▶ **Dataset extract**
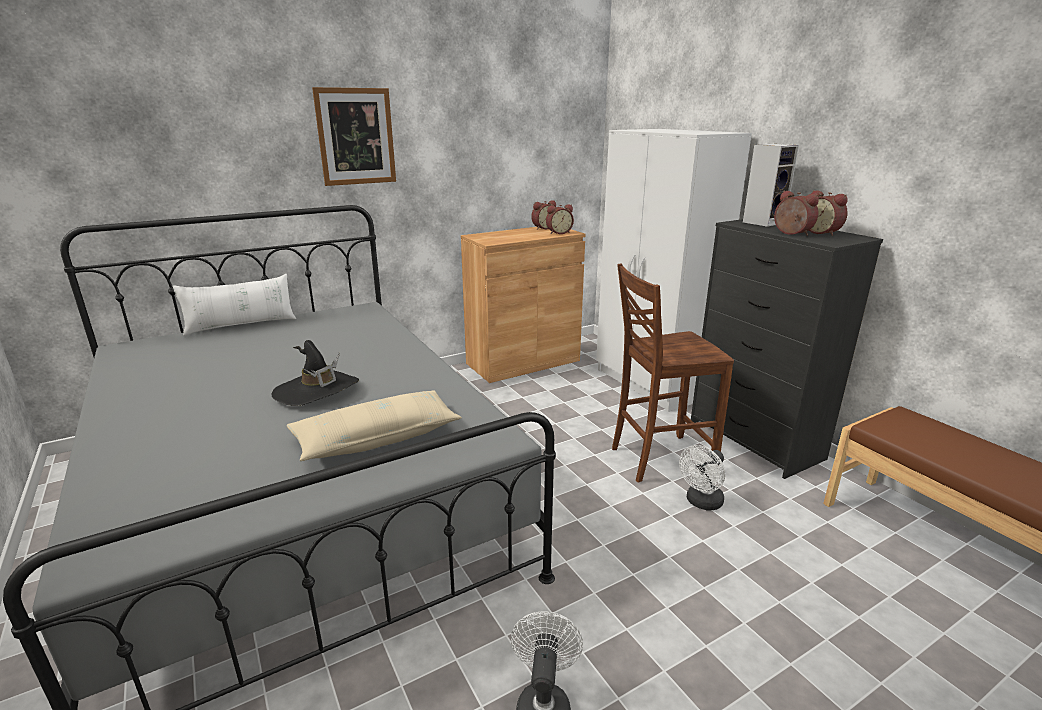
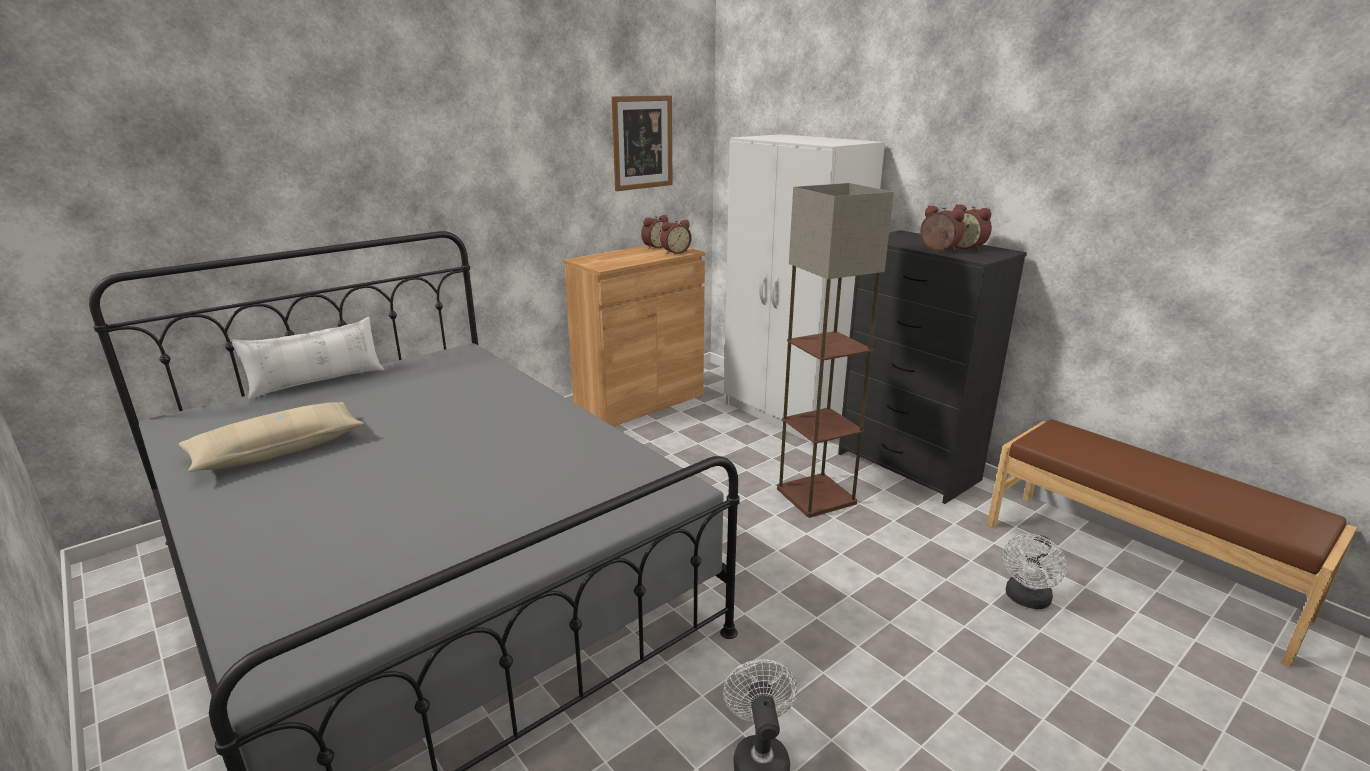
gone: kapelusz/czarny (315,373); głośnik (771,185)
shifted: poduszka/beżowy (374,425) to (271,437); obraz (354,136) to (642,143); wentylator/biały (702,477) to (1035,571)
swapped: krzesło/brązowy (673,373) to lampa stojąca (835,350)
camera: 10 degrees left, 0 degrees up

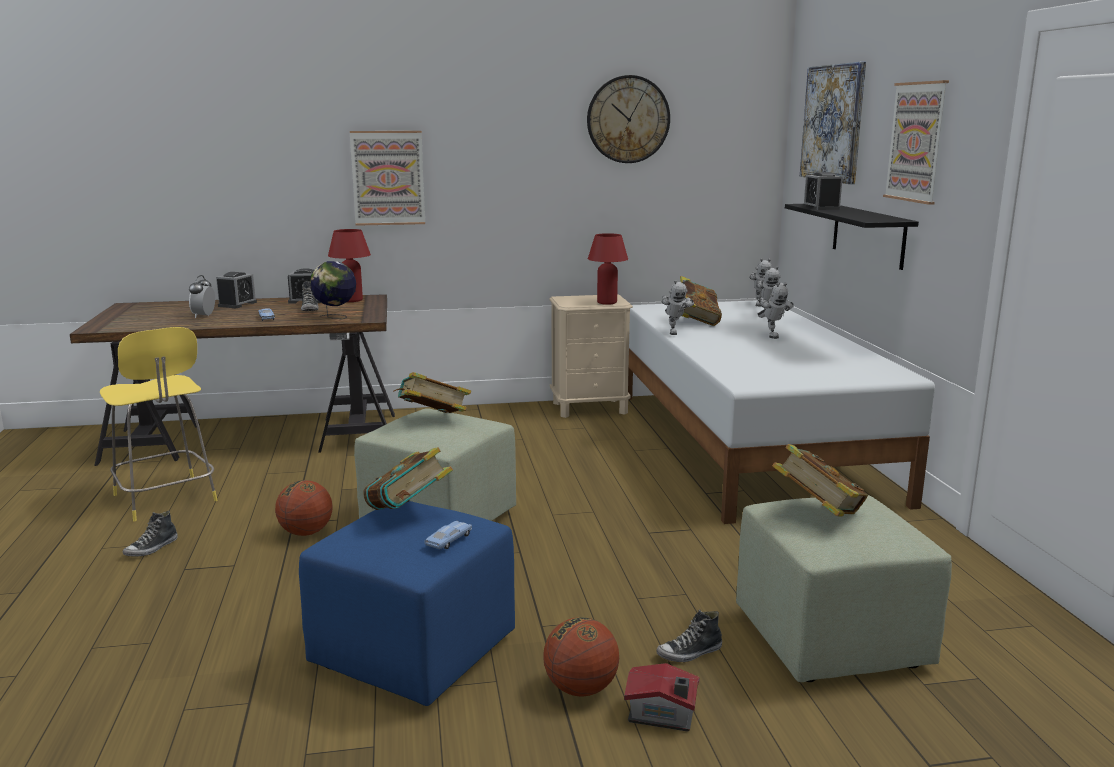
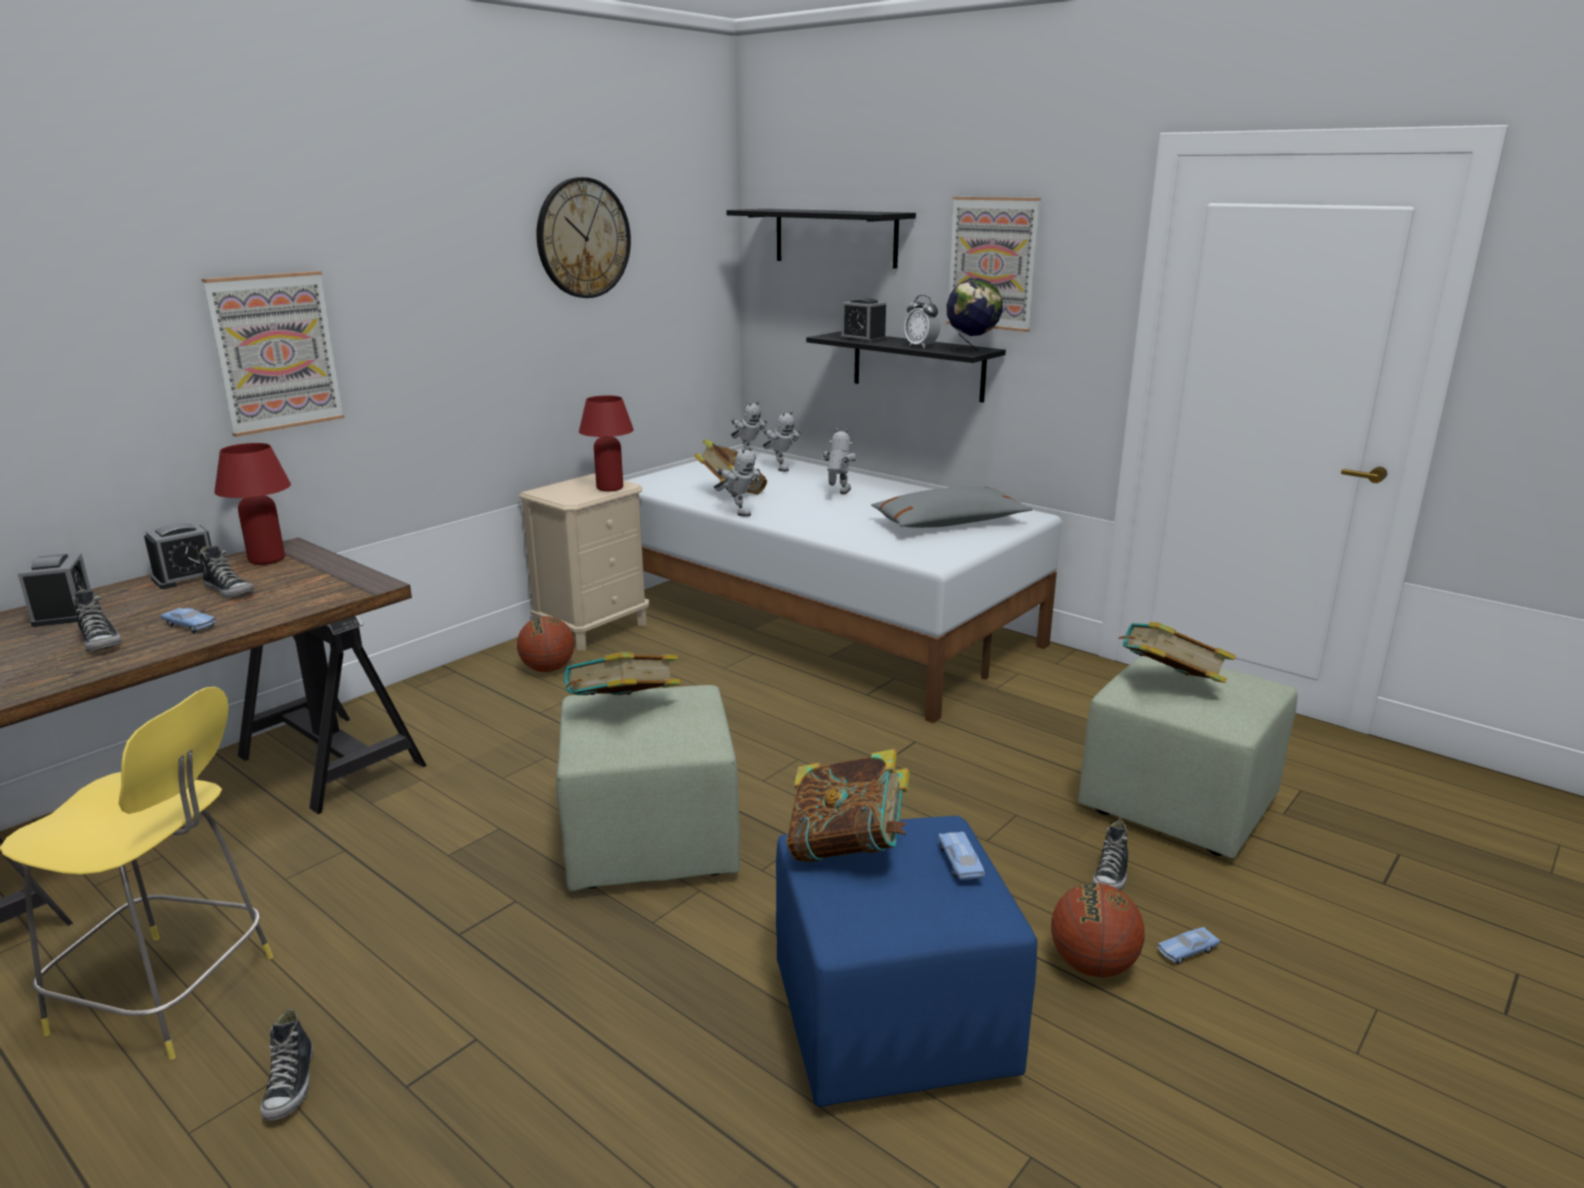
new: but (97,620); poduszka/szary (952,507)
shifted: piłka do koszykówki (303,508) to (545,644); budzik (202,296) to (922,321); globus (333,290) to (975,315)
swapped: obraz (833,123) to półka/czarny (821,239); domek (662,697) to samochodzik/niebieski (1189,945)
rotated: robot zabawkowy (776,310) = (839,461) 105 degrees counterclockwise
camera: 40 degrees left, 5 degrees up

...

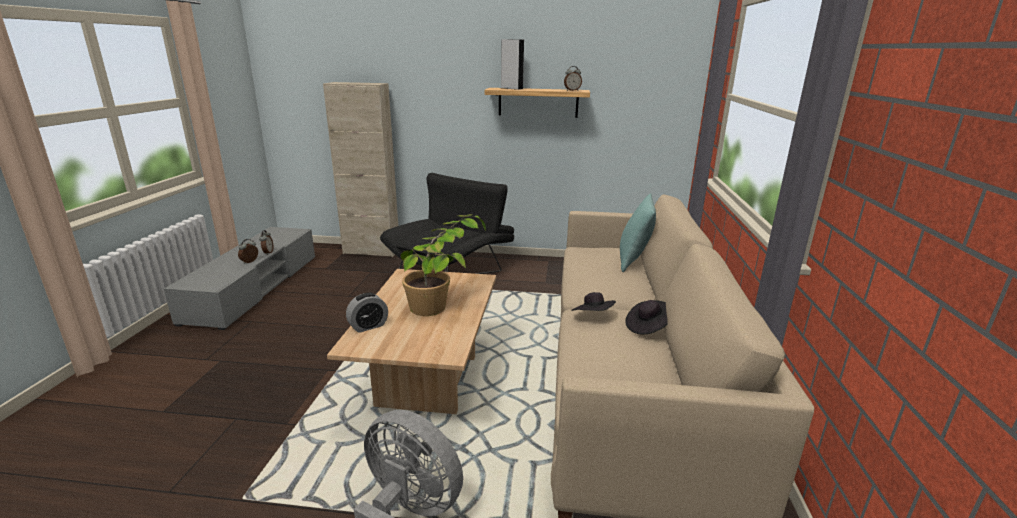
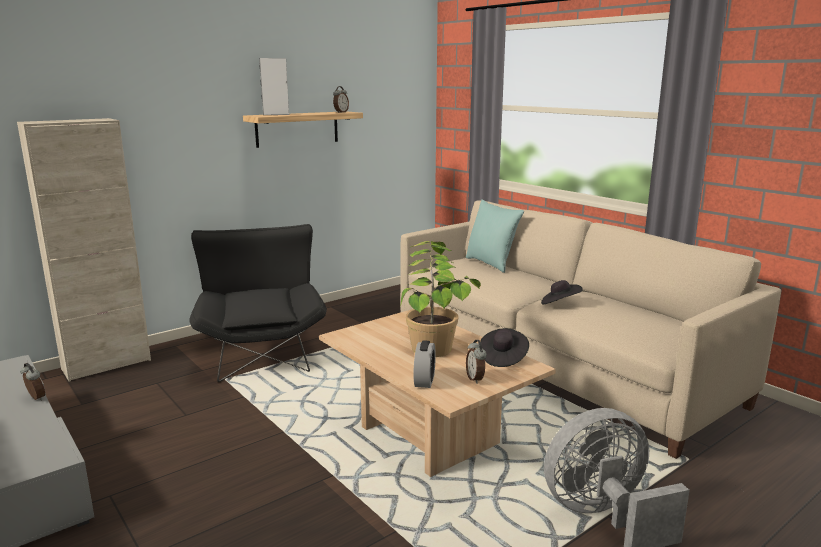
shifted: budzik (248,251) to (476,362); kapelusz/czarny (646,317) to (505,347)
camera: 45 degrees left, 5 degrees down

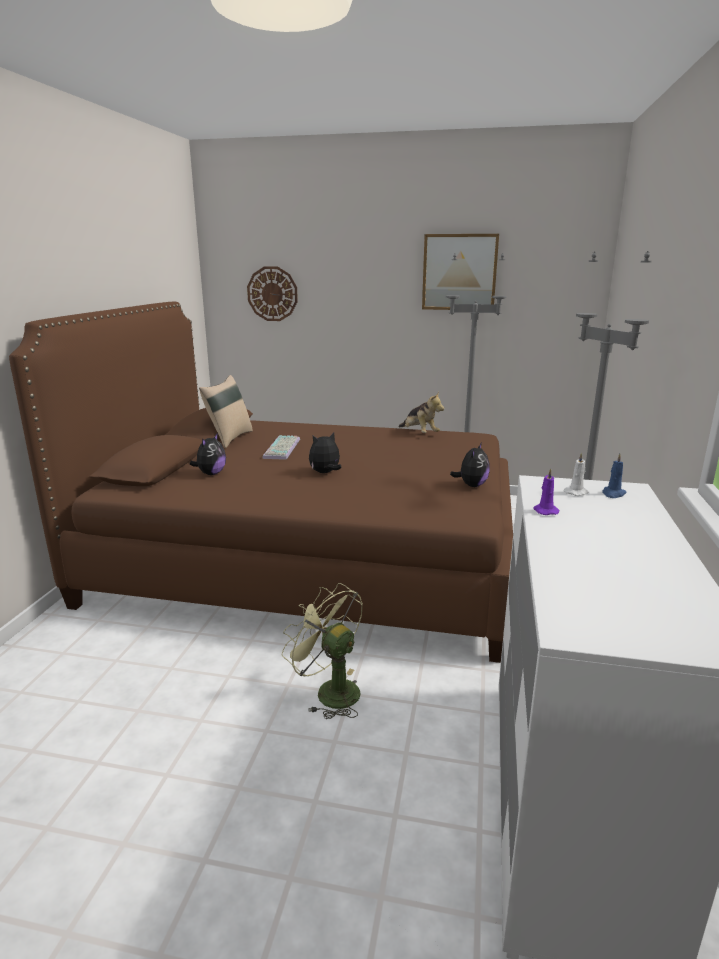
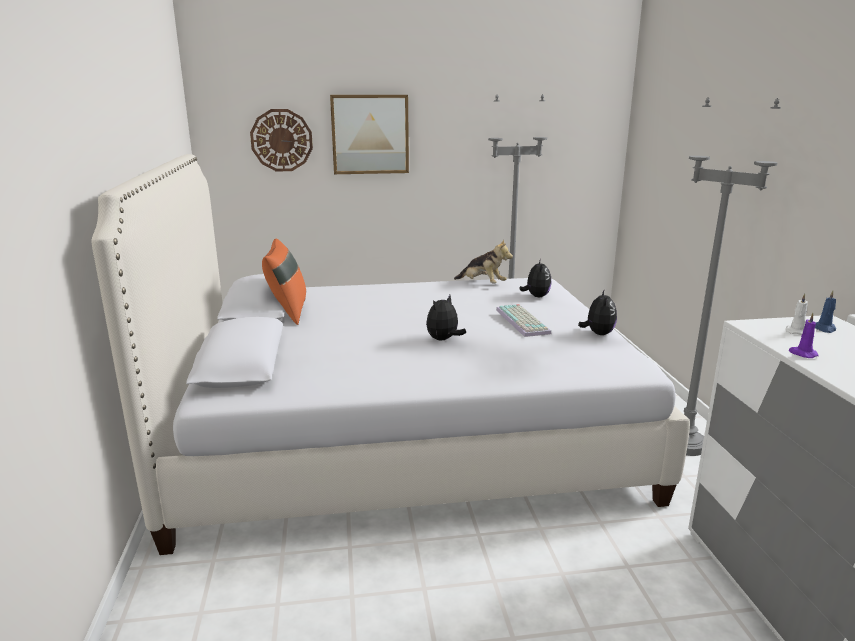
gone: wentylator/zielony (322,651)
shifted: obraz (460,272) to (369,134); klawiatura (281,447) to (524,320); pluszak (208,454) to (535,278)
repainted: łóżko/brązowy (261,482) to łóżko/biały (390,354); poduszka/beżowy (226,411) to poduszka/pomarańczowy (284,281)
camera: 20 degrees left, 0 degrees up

---

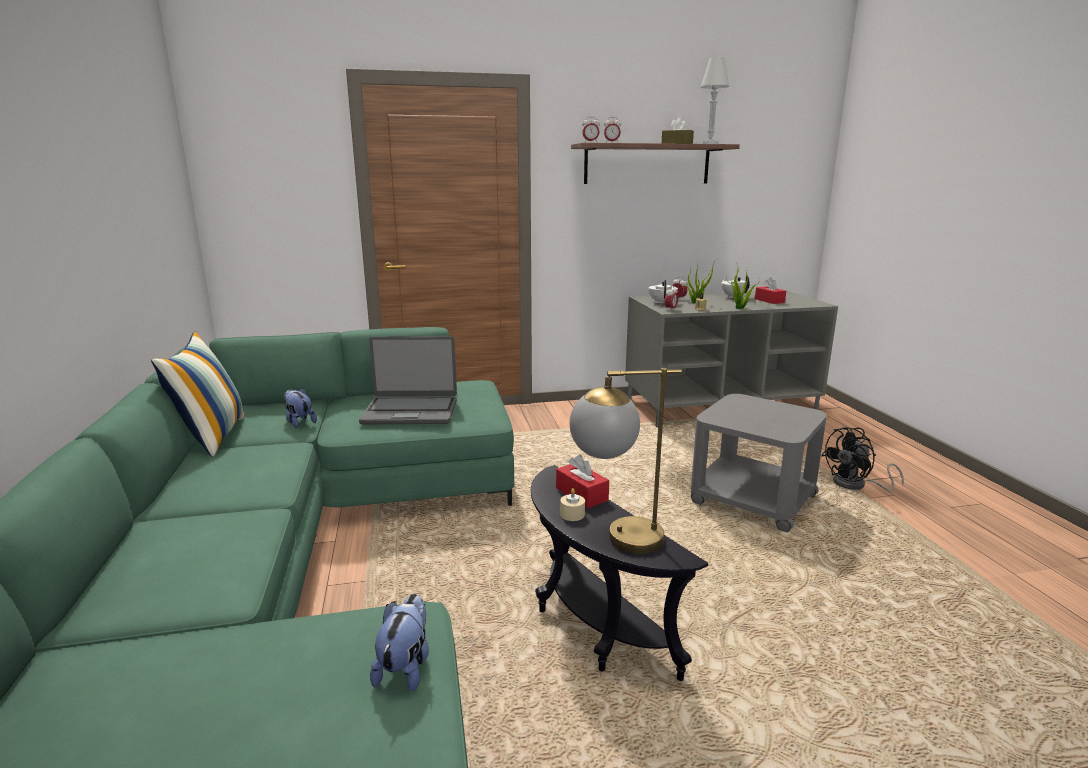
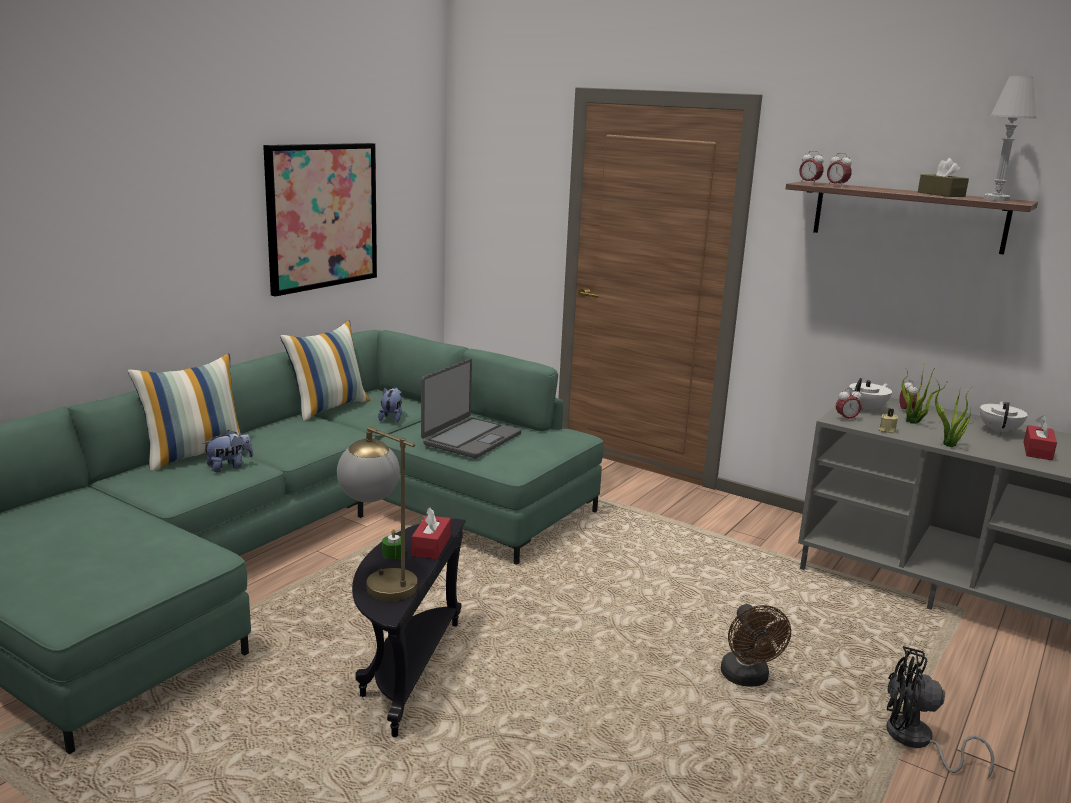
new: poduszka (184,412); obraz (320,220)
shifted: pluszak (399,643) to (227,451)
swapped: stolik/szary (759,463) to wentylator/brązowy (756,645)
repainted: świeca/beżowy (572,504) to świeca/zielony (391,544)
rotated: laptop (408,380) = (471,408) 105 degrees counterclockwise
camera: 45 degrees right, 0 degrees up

▶ **What is needed**
Would you output, from the records above, exactly the run of lines that starts at the line containing "gone: kapelusz/czarny (315,373);" and ends at the line containing "swapped: krzesło/brązowy (673,373)", and only that run?

▶ **Exercise answer**
gone: kapelusz/czarny (315,373); głośnik (771,185)
shifted: poduszka/beżowy (374,425) to (271,437); obraz (354,136) to (642,143); wentylator/biały (702,477) to (1035,571)
swapped: krzesło/brązowy (673,373) to lampa stojąca (835,350)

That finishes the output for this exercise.